Ruth’s sympathizing tears had been flowing down her cheeks, as, with her hand clasping that of Agnes, she had listened to her sad story. She now rose, and said she would go to her husband, who was slightly indisposed, and confined to his room, and prepare him to see Agnes. “And do, Agnes, talk to him just as you have done to me,” she said. “He is called a stern man; but he has tender feelings, I can assure you, if the right chord is only touched.”

Ruth was gone a long time, and Agnes walked the floor of her room in a state of suspense and agitation only equalled by that of the night after the trial. At length Ruth returned: she looked sad and troubled.

“Agnes,” said she, “you must see my husband yourself, and say to him all you have said to me.

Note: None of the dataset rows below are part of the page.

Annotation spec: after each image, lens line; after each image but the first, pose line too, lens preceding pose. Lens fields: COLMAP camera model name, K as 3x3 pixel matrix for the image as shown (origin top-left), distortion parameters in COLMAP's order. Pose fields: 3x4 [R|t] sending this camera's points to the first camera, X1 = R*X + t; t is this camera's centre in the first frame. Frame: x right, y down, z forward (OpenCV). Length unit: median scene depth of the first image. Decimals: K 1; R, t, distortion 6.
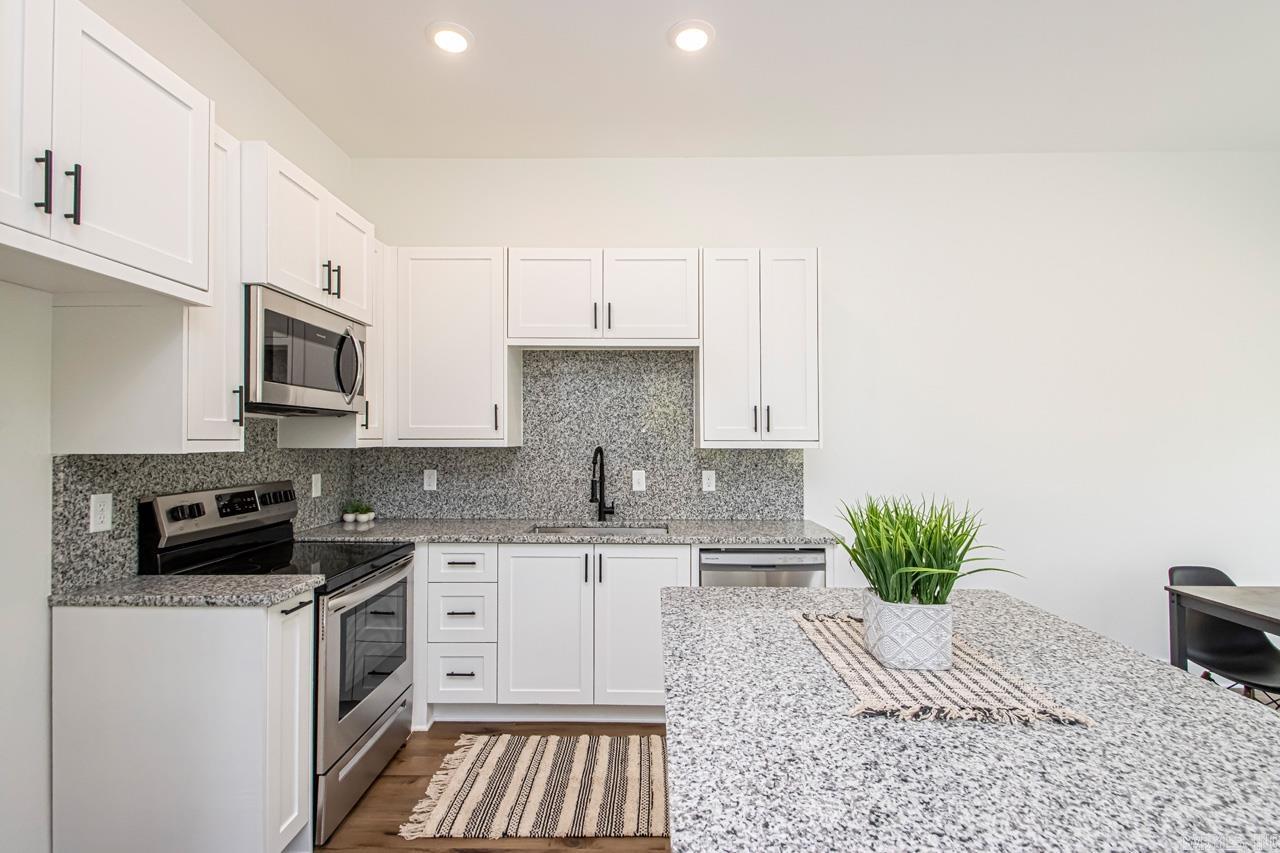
lens RADIAL K [[609.5, 0, 603.6], [0, 609.5, 418.2], [0, 0, 1]] dist [0.018060, -0.001083]
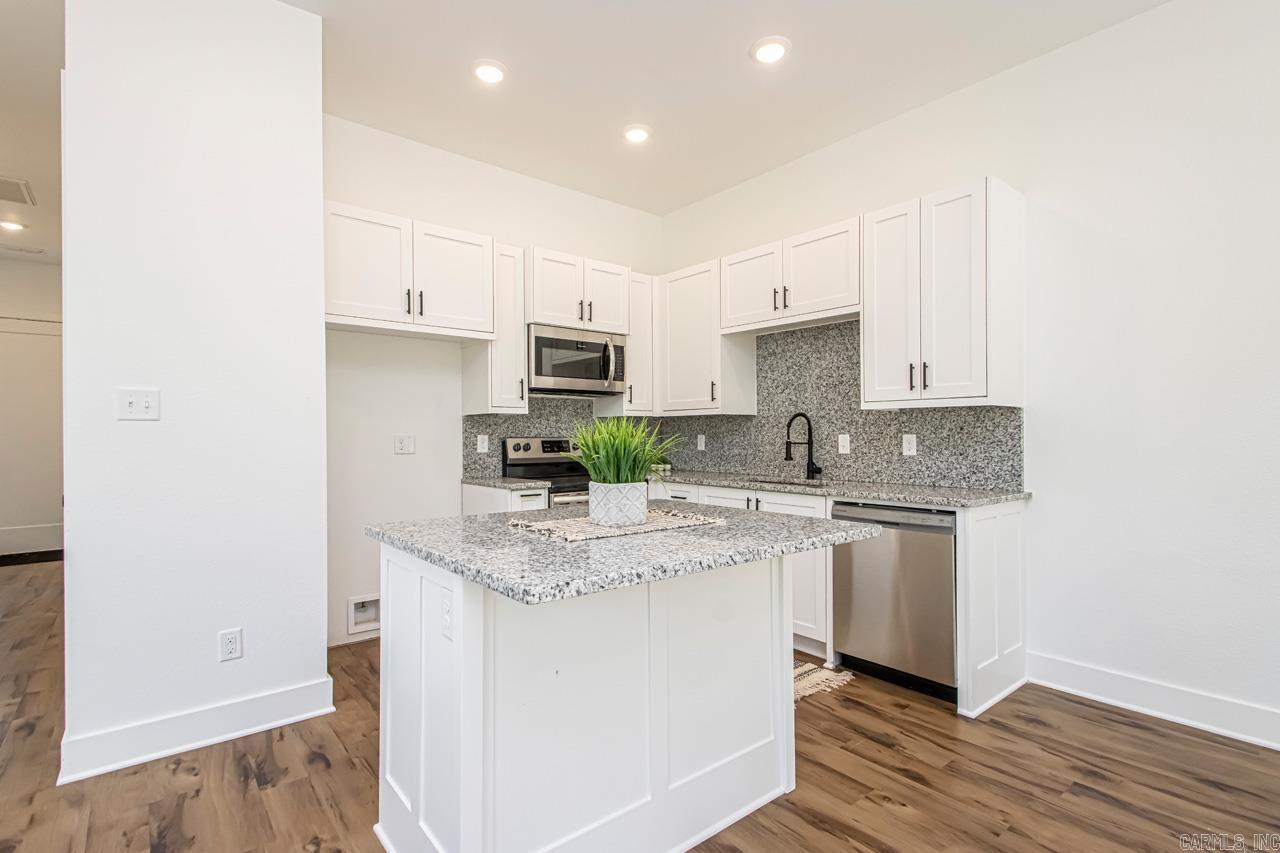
lens RADIAL K [[605.4, 0, 613.4], [0, 605.4, 426.0], [0, 0, 1]] dist [0.017843, -0.000539]
pose [[0.636520, -0.012705, -0.771155, 0.762481], [0.026048, 0.999648, 0.005031, 0.067632], [0.770820, -0.023289, 0.636627, 0.019616]]
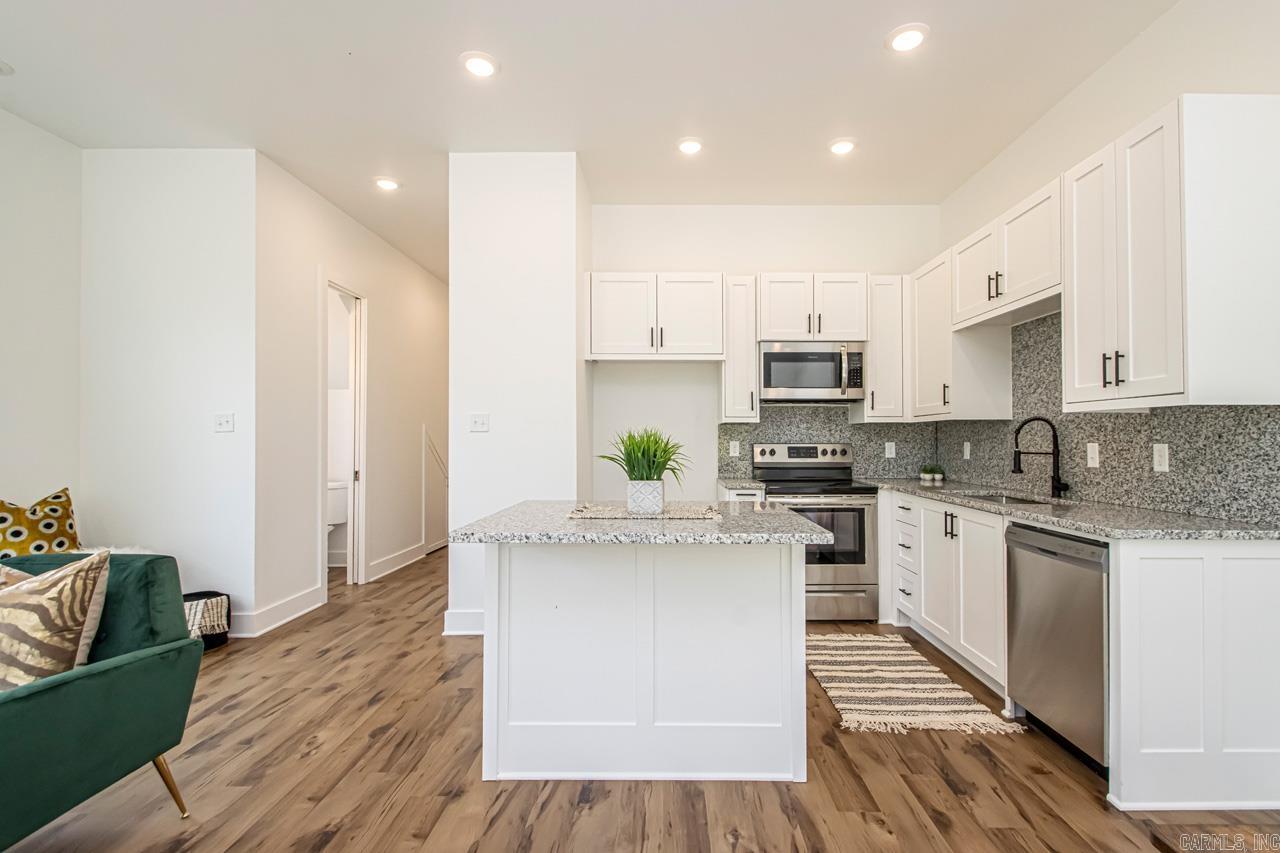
lens RADIAL K [[597.1, 0, 640.0], [0, 597.1, 426.5], [0, 0, 1]] dist [0.020195, -0.015046]
pose [[-0.009567, -0.021561, -0.999722, 1.105665], [0.029463, 0.999327, -0.021835, 0.076537], [0.999520, -0.029664, -0.008925, 0.468764]]
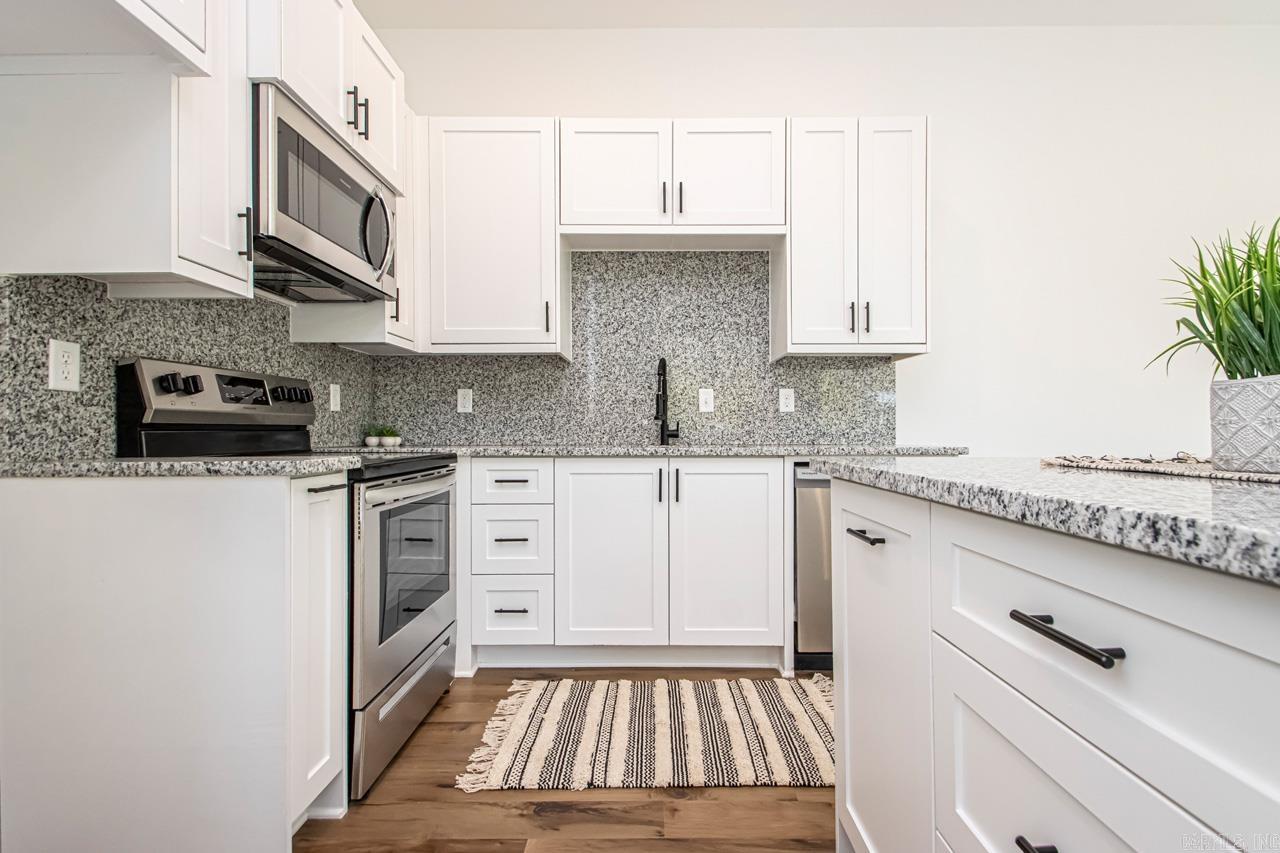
lens RADIAL K [[605.4, 0, 613.4], [0, 605.4, 426.0], [0, 0, 1]] dist [0.017843, -0.000539]
pose [[0.999829, 0.000981, 0.018446, -0.111910], [-0.001289, 0.999860, 0.016659, 0.153492], [-0.018427, -0.016680, 0.999691, 0.168376]]
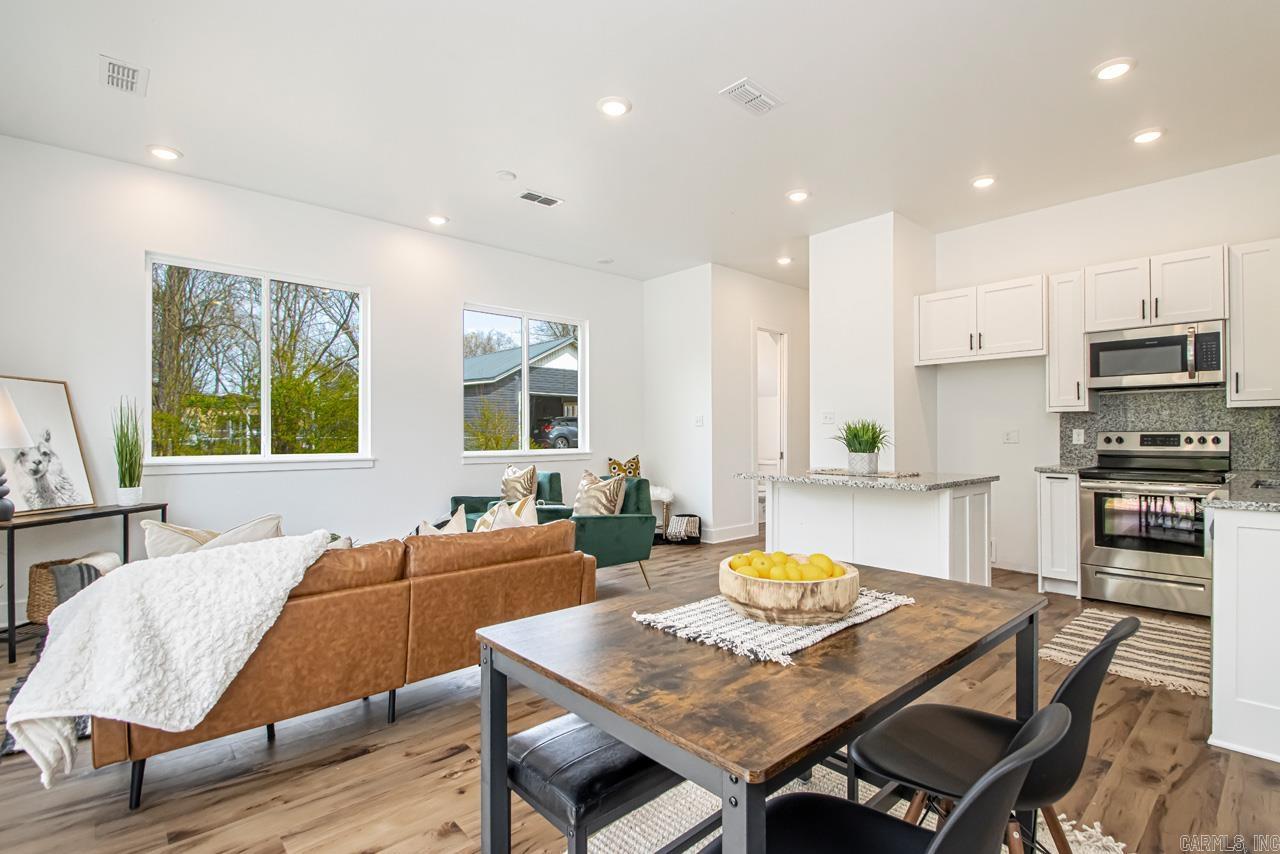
lens RADIAL K [[556.4, 0, 640.0], [0, 556.4, 427.0], [0, 0, 1]] dist [-0.002550, -0.000356]
pose [[-0.741267, -0.007558, -0.671168, 1.453289], [0.021020, 0.999185, -0.034467, 0.110972], [0.670881, -0.039657, -0.740504, 1.062201]]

He is deeply grateful for all you have done for me, and would do anything in the world for you except what he thinks, or what he seems to think, would be yielding to the call of feeling at the expense of justice. He says his predecessor has been much censured for so often granting pardons to criminals, especially to any who had influential friends; and I fear that, in avoiding his errors, he will go to the opposite extreme. He remembers your brother’s case well, and says, that though it could not be called deliberate murder, still it was murder; and he agrees with the lawyer, Mr. G——, that some signal reproof should be given to this practice among the young men of carrying about them offensive weapons. This is all he said; but he has consented to see you, and is expecting you. I shall leave you alone with him; and oh! Agnes, do speak as eloquently as you did to me. I know he cannot resist it.”

The Governor, a tall, fine-looking man, was wrapped in his dressing-gown, and seated in his easy chair. He rose to receive Agnes, gave her a cordial welcome as a friend to his wife, and bade her take a seat beside him; but there was something in his look which said, that he did not mean to be convinced against his better judgment by two women.

Agnes was at first too much agitated to speak; but the Governor kindly re-assured her, by asking her some questions about her brother’s case, and soon she thought of nothing but him; her courage all revived; and with an eloquence the more effective from being all unstudied, she told her brother’s story to the Governor. “He is so young,” said she, “only eighteen years old; and yet he must die. But, oh! sir, if you would but save him from being dragged in his weakness to a death of shame, or from lingering out his few remaining days in that close, dark cell; oh! if he might only die free!”